**Objectif 1**. Recopiez à l'identique, s'il vous plaît, les lignes des enregistrements ci-dessous, en commençant par la ligne qui contient « pose: elev=59.4 azim=60.5 roll=98.3 dist=1.74 » et en allant jusqu'à la fin des enregistrements, ces deux limites comprises.

**Extrait à lire**.

++++++++++++++++++++

Jurisprudence : Marques
Centre d’arbitrage et de médiation de l’Ompi Décision de l’expert Le 23 décembre 2009
Burt's Bees, Inc. / Freddy R.
marques - nom de domaine
Les parties
Le Requérant est Burt’s Bees, Inc., Durham, Caroline du Nord, États-Unis d’Amérique, représenté par le Cabinet Lavoix, France.
Le Défendeur est Monsieur Freddy R., Dunkerque, France.
Nom de domaine et prestataire internet
Le litige concerne le nom de domaine « burtsbees.fr » enregistré le 19 décembre 2008.
Le prestataire internet est la société ELB Multimedia Netissime.
Rappel de la procédure
Une demande déposée par Burt’s Bees, Inc. auprès du Centre d’arbitrage et de médiation de l’Organisation Mondiale de la Propriété Intellectuelle (ci-après désigné le “Centre”) a été reçue le 6 novembre 2009, par courrier électronique et le 10 novembre 2009, par courrier postal.
Le 9 novembre 2009, le Centre a adressé à l’Association Française pour le Nommage internet en Coopération (ci-après l’“Afnic”) une demande aux fins de vérification des éléments du litige et de gel des opérations.
Le 9 novembre 2009, l’Afnic a confirmé l’ensemble des données du litige, et qu’aucune procédure administrative applicable au nom de domaine objet du litige n’est pendante.

++++++++++++++++++++

**Objectif 2**. Selon la décision sur le nom de domaine, à quelle date « burtsbees.fr » a-t-il été enregistré ?

++++++++++++++++++++

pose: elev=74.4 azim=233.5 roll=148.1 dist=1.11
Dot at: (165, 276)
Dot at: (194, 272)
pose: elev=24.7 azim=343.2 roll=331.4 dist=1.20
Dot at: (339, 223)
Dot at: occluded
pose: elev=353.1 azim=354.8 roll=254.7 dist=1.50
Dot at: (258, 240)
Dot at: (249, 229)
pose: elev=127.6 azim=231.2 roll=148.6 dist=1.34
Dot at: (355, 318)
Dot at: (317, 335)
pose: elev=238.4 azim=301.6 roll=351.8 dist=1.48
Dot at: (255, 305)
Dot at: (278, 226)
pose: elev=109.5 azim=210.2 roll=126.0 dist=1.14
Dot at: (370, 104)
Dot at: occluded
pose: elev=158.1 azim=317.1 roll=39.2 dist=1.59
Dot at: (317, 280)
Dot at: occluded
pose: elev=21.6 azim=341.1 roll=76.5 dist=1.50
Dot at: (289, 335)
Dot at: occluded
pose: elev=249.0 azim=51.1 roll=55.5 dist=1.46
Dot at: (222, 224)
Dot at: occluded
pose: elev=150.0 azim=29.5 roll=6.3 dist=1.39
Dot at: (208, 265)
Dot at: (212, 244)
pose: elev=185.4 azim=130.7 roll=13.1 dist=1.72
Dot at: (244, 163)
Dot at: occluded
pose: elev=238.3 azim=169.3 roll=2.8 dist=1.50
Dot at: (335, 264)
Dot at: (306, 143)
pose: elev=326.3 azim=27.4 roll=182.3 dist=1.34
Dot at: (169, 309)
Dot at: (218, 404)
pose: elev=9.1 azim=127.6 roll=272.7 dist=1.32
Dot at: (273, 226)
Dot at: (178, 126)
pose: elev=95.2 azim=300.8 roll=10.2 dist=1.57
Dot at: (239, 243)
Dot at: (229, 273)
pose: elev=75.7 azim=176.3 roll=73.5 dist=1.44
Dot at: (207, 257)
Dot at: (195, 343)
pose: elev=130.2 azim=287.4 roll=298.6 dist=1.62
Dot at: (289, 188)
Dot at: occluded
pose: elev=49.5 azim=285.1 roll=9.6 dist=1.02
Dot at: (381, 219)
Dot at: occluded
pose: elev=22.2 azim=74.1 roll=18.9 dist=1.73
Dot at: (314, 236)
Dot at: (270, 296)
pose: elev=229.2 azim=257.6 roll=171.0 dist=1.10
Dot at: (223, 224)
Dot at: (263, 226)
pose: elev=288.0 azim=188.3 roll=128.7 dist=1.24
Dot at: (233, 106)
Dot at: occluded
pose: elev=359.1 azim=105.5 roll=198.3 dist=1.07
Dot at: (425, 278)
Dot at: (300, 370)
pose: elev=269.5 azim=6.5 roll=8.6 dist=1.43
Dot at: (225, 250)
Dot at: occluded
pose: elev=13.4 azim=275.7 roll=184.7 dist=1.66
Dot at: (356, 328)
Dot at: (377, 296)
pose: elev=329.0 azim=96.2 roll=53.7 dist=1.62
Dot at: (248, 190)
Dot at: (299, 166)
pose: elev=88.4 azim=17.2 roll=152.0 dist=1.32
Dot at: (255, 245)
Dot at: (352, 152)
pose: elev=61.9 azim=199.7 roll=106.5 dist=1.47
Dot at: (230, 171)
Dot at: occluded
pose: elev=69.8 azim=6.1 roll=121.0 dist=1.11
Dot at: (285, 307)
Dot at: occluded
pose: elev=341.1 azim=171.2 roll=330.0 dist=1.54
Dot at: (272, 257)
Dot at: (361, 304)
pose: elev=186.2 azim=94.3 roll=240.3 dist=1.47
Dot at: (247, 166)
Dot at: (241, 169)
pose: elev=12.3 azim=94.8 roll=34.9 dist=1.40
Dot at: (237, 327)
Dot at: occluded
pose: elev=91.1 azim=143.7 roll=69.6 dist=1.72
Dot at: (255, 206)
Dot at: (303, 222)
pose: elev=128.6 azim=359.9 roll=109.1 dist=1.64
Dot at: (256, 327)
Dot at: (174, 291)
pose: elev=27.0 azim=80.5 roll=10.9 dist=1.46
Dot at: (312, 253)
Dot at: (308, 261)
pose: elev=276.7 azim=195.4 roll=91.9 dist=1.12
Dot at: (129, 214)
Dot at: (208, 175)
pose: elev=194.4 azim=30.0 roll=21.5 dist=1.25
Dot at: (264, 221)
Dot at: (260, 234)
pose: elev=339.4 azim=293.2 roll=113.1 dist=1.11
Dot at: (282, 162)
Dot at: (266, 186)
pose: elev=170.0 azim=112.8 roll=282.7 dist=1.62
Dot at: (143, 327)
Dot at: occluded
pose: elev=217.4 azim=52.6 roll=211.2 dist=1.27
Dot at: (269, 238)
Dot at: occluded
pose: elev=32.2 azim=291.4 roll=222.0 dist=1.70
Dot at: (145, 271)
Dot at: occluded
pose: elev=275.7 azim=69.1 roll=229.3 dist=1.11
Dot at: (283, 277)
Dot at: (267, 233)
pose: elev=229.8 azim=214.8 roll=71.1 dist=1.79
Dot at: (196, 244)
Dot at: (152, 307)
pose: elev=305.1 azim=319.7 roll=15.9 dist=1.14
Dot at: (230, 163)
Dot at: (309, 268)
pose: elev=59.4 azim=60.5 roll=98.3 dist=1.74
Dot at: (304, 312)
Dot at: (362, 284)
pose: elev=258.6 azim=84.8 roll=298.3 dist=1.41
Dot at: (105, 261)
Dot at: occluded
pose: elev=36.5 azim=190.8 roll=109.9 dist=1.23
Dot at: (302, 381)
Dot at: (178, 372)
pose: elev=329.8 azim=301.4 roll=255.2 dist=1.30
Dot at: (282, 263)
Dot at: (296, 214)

++++++++++++++++++++

**Réponse finale 1**.
pose: elev=59.4 azim=60.5 roll=98.3 dist=1.74
Dot at: (304, 312)
Dot at: (362, 284)
pose: elev=258.6 azim=84.8 roll=298.3 dist=1.41
Dot at: (105, 261)
Dot at: occluded
pose: elev=36.5 azim=190.8 roll=109.9 dist=1.23
Dot at: (302, 381)
Dot at: (178, 372)
pose: elev=329.8 azim=301.4 roll=255.2 dist=1.30
Dot at: (282, 263)
Dot at: (296, 214)

**Réponse finale 2**. Le 19 décembre 2008.